L’art considéré comme le symbole de l’état social, par M. Louis Dussieux[1]. — À ce titre prétentieux et emphatique, on ne soupçonnerait certes pas une brochure de moins de cent pages, destinée à établir dans de simples tableaux synoptiques l’histoire des beaux-arts en France. De notre temps, il ne faut pas s’effrayer des titres ; à mesure qu’on tient moins, il semble qu’il faille promettre davantage, et qu’on doive se résigner à ne trouver, dans beaucoup des livres qu’annonce chaque semaine le Journal de la Librairie, qu’une étiquette sonore, et quelquefois aussi, j’en conviens, de spirituelles épigraphes. Les anciens, et nos aïeux encore, n’alléchaient pas de la sorte la curiosité publique, qu’ils savaient néanmoins satisfaire ; c’est que les gens vraiment riches n’ont pas tant de luxe dans leur livrée. De pareilles réflexions ne s’appliquent qu’en partie à la brochure dont je parle en ce moment, brochure qui n’est pas sans utilité au fond, et dont l’idée première est louable. Malgré son peu d’étendue, cet opuscule mérite l’examen. De nombreux et graves défauts, qui sont ceux de plusieurs jeunes écrivains enthousiastes d’aujourd’hui, et qu’il importe de signaler, des erreurs dont il faut se garder, quelques qualités qu’il serait injuste d’omettre, le recommandent à l’attention de la critique.

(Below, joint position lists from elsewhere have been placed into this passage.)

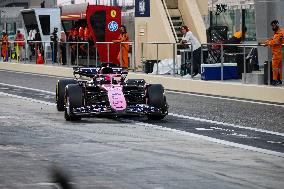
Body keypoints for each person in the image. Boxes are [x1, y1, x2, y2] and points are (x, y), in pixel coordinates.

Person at [261, 20, 283, 85]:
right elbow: (271, 39)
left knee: (275, 68)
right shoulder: (277, 33)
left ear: (277, 25)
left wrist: (267, 43)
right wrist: (263, 43)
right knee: (278, 68)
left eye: (273, 26)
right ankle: (279, 80)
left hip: (277, 53)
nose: (272, 27)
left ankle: (275, 80)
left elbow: (275, 42)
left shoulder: (280, 33)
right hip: (277, 53)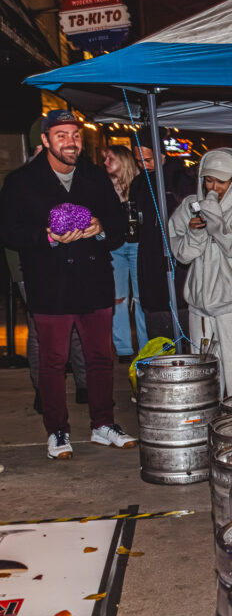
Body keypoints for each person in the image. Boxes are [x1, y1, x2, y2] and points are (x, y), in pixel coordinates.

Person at [0, 109, 137, 458]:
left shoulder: (94, 176)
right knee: (53, 361)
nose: (70, 142)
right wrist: (45, 237)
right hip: (50, 282)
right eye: (61, 135)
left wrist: (100, 228)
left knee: (100, 359)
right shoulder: (21, 180)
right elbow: (9, 230)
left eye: (74, 135)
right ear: (45, 140)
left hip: (94, 280)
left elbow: (119, 223)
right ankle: (57, 431)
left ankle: (103, 425)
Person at [168, 148, 232, 396]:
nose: (214, 186)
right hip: (200, 306)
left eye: (222, 181)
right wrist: (195, 232)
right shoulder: (189, 206)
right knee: (205, 375)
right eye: (209, 179)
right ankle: (208, 421)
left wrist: (211, 217)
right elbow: (183, 254)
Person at [131, 132, 190, 341]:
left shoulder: (179, 179)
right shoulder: (138, 184)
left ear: (161, 154)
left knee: (182, 318)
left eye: (148, 160)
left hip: (176, 258)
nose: (143, 165)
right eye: (138, 161)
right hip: (150, 256)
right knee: (157, 325)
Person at [103, 145, 146, 361]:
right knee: (118, 298)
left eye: (110, 158)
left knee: (140, 298)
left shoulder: (140, 183)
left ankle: (146, 346)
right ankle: (124, 350)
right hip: (115, 247)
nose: (106, 162)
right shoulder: (104, 186)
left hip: (138, 245)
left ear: (123, 160)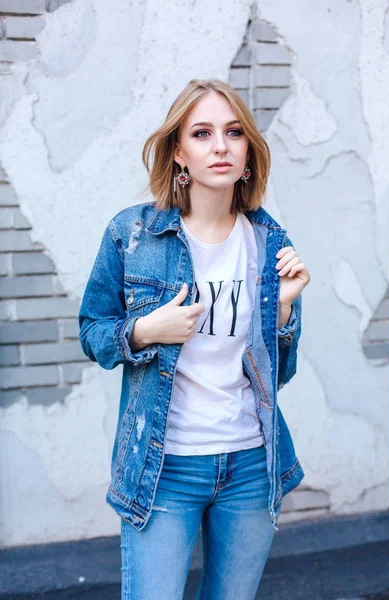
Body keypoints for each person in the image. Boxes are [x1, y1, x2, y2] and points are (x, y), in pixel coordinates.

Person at [78, 78, 311, 600]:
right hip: (165, 468)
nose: (221, 146)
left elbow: (281, 373)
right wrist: (143, 331)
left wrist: (285, 310)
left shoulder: (271, 242)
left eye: (233, 133)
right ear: (179, 152)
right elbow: (92, 334)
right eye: (202, 133)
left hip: (251, 463)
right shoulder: (131, 236)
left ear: (248, 151)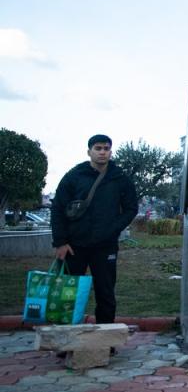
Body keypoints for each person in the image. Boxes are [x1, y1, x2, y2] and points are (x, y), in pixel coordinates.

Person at [51, 135, 138, 324]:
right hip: (74, 246)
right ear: (89, 151)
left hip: (105, 246)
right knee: (68, 292)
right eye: (98, 148)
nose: (102, 152)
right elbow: (58, 208)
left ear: (110, 152)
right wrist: (60, 242)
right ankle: (66, 338)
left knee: (105, 293)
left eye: (106, 148)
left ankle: (106, 338)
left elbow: (131, 208)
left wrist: (113, 228)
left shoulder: (120, 178)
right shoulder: (74, 176)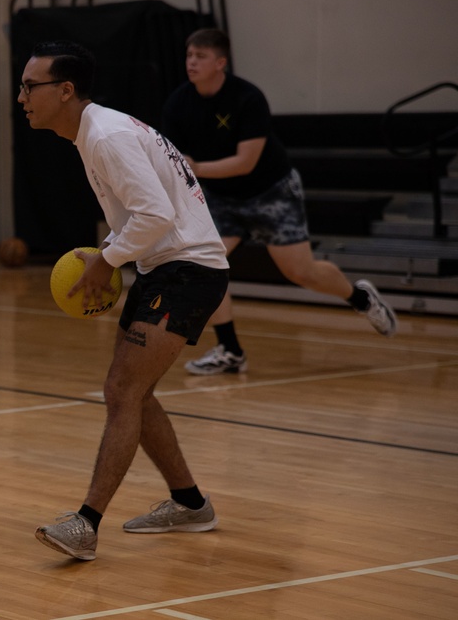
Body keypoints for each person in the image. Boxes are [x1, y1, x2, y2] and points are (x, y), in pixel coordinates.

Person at [20, 41, 230, 561]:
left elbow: (156, 216)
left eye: (30, 86)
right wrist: (117, 256)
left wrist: (107, 259)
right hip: (168, 268)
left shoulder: (107, 136)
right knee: (134, 392)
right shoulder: (99, 131)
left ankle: (86, 524)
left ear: (65, 90)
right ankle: (189, 503)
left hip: (188, 270)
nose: (20, 95)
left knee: (121, 389)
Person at [162, 28, 396, 376]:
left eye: (200, 56)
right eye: (188, 55)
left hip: (271, 191)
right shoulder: (179, 103)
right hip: (220, 197)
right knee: (203, 267)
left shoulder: (248, 98)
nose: (191, 62)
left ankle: (360, 298)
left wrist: (196, 168)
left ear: (221, 62)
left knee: (300, 271)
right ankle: (230, 351)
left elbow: (246, 162)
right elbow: (173, 157)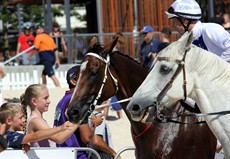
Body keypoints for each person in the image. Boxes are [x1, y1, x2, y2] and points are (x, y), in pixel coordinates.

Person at [165, 0, 230, 156]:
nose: (173, 25)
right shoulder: (187, 40)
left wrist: (216, 67)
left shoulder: (210, 29)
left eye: (175, 21)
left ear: (185, 20)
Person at [53, 66, 103, 159]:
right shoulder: (77, 102)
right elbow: (86, 138)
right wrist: (95, 124)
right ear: (73, 81)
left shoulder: (62, 101)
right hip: (76, 154)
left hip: (62, 153)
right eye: (85, 77)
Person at [165, 0, 230, 63]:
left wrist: (215, 65)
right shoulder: (188, 39)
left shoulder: (209, 29)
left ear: (185, 21)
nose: (173, 27)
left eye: (174, 22)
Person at [0, 102, 77, 151]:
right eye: (20, 118)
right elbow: (35, 136)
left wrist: (22, 144)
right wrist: (60, 128)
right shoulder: (9, 136)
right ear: (9, 121)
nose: (24, 120)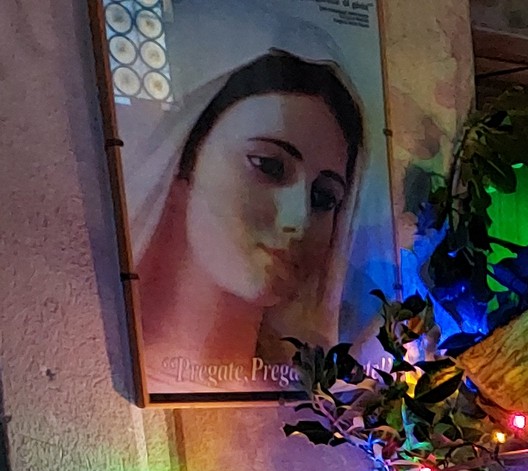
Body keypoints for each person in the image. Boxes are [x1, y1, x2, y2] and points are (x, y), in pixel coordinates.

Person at [121, 12, 372, 394]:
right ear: (184, 163)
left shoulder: (315, 404)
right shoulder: (102, 359)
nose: (299, 218)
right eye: (269, 166)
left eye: (324, 198)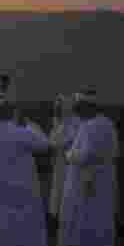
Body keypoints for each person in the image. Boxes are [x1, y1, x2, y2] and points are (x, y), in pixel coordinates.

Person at [0, 100, 49, 246]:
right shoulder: (21, 132)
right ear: (13, 114)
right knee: (23, 221)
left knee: (3, 221)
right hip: (22, 184)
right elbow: (44, 144)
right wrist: (30, 126)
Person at [59, 90, 118, 246]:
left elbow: (84, 155)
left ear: (87, 107)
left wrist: (69, 155)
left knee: (83, 214)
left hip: (86, 177)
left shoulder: (88, 126)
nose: (77, 111)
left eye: (79, 107)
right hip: (106, 176)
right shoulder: (109, 124)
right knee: (102, 215)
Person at [48, 95, 77, 223]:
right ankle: (55, 215)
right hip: (59, 160)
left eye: (59, 107)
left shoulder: (73, 122)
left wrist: (55, 144)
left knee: (65, 188)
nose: (57, 109)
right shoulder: (58, 121)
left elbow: (68, 140)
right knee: (57, 187)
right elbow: (53, 137)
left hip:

Dans deux chapitres de seize pages, destinés à servir d’introduction, l’auteur traite de l’état de la société depuis Jésus-Christ jusqu’à Grégoire VII et Philippe-Auguste, et de la sculpture, de la peinture et de la musique, depuis le IVe siècle jusqu’au XIe siècle. C’est toujours la même tendance à la généralisation précipitée et vide, au titre ambitieux et exagéré. M. Dussieux semble avoir beaucoup cultivé Herder et Vico ; les utopies sociales de Saint-Simon, les théories

  1. Grand in-8o, chez Durand, rue des Grès, 3.